Very recently (read, since Sid) after the first couple of months of 'mothering' I hit the stage where I felt I had forgotten there was life outside motherhood and was getting too embroiled (if that is possible) in each nitty gritty of it. So much so that I stopped to exist as"me" but only as "Sid's mother". I eventually realised the abyss this was pulling me into and also that if this state of things continued I would be the one suffering separation anxiety* (instead of Sid) and empty nest syndrome** as soon as Sid joins playschool! So to get myself out of that I started further more 'hobbies'.

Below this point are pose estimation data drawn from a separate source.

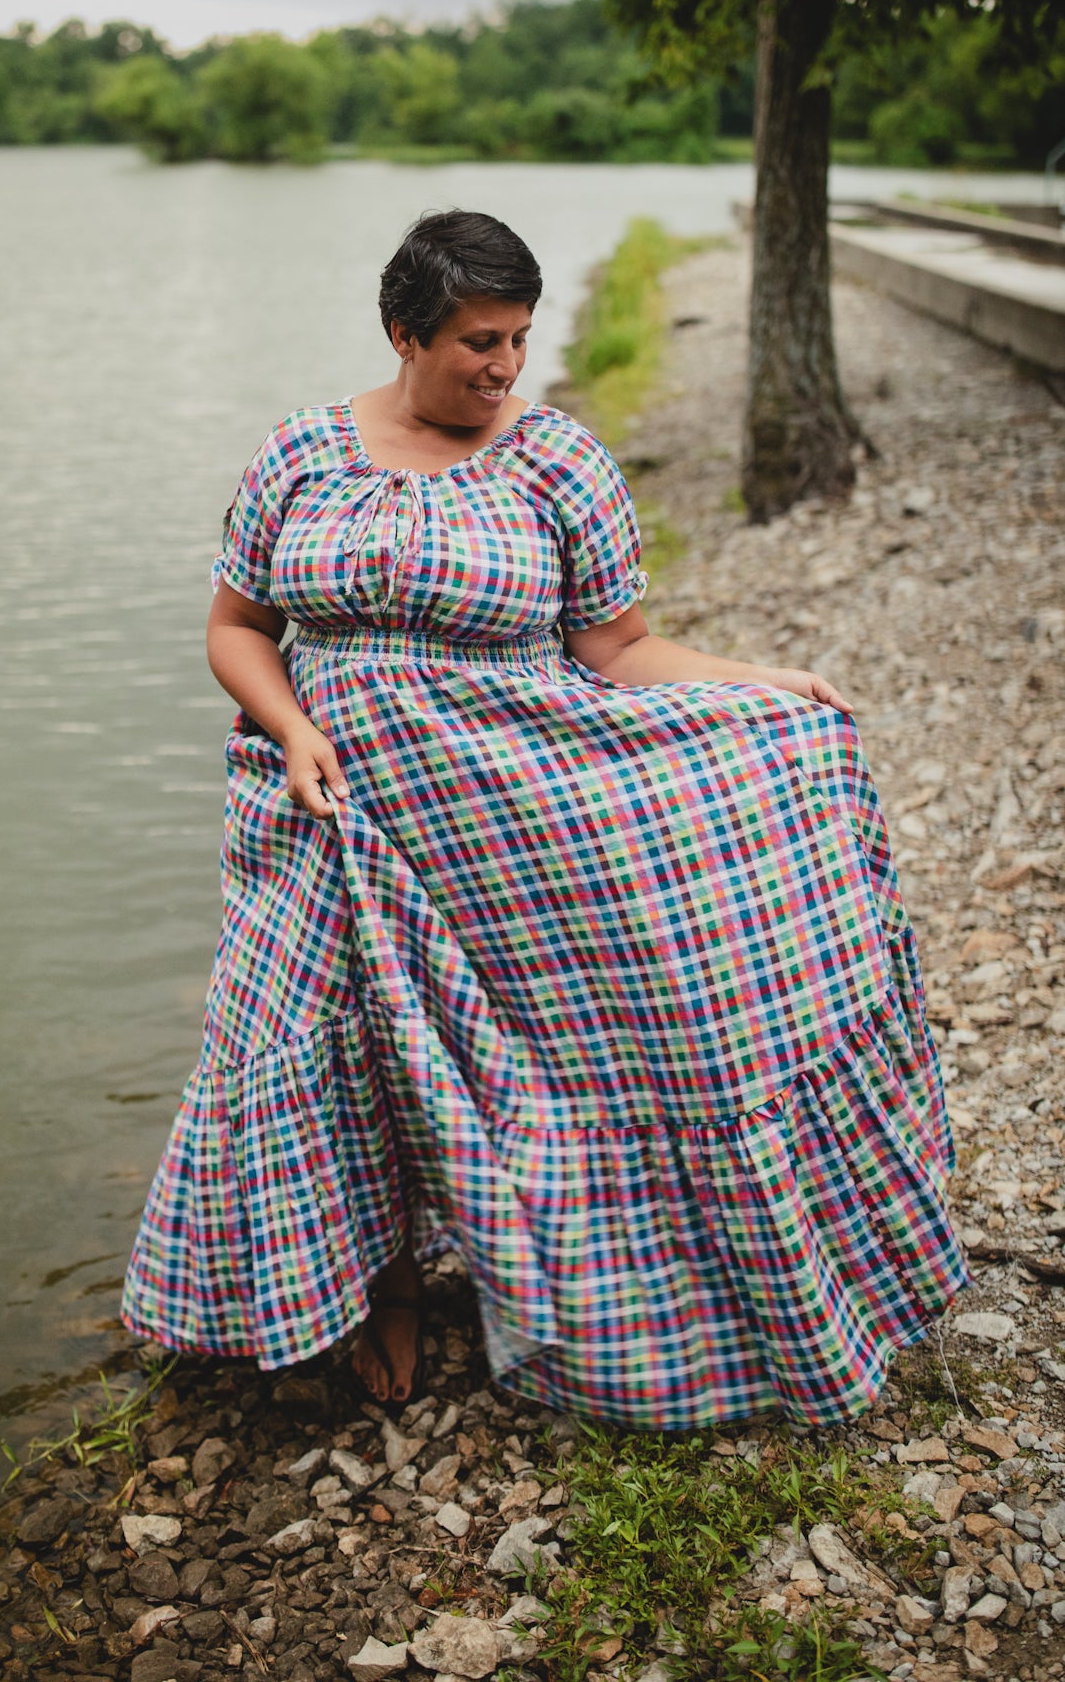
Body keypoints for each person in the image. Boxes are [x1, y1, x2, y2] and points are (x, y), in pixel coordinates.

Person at [122, 209, 966, 1426]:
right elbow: (238, 627)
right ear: (403, 331)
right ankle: (387, 1287)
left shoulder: (559, 460)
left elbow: (617, 648)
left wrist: (755, 679)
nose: (504, 365)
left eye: (520, 337)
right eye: (477, 341)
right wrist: (292, 725)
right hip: (327, 802)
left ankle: (636, 1288)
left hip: (510, 800)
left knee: (607, 1033)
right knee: (331, 1035)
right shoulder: (300, 452)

For one, we bought a lot of plants - roses and other flowering variety - and I got busy in planting and caring for these. The best part about gardening is that the fruit (flower) of one's labor is so beautiful and needs so much constant attention that one doesn't get an opportunity to 'grow out of' so to speak, this particular hobby. It really has been fulfilling to see this bare weeded stretch (the new house we shifted into a few months back) now having so many colours.


 from our garden

very early oil pastel lessons

I also went and bought myself a set of pastels and drawing book and began a self taught (online, of course) lesson on oil pastel coloring. Made some mediocre copies of some great works seen online. Unfortunately, this one wasn't as lucky as the gardening and has been collecting dust for some time now.

Most important and interestingly I started this blog to record Sid's growing up years and well, it has had its up and down days as well. Lets hope it sees some more up days now than it has recently been seeing.

In all honesty I wasn't sure where i was heading when I started with this post (Still not sure). But by the end of it I have at least achieved a post and hopefully this shall mark my return to updating the blog more regularly.

*Separation anxiety is a phenomenon that 5-6 months old infants and younger children are known to experience when there mom's are not around. (Ofcourse it has more serious forms as well, but we are referring to the most harmless and common form)
**usually occurs in parents when kids finally leave home.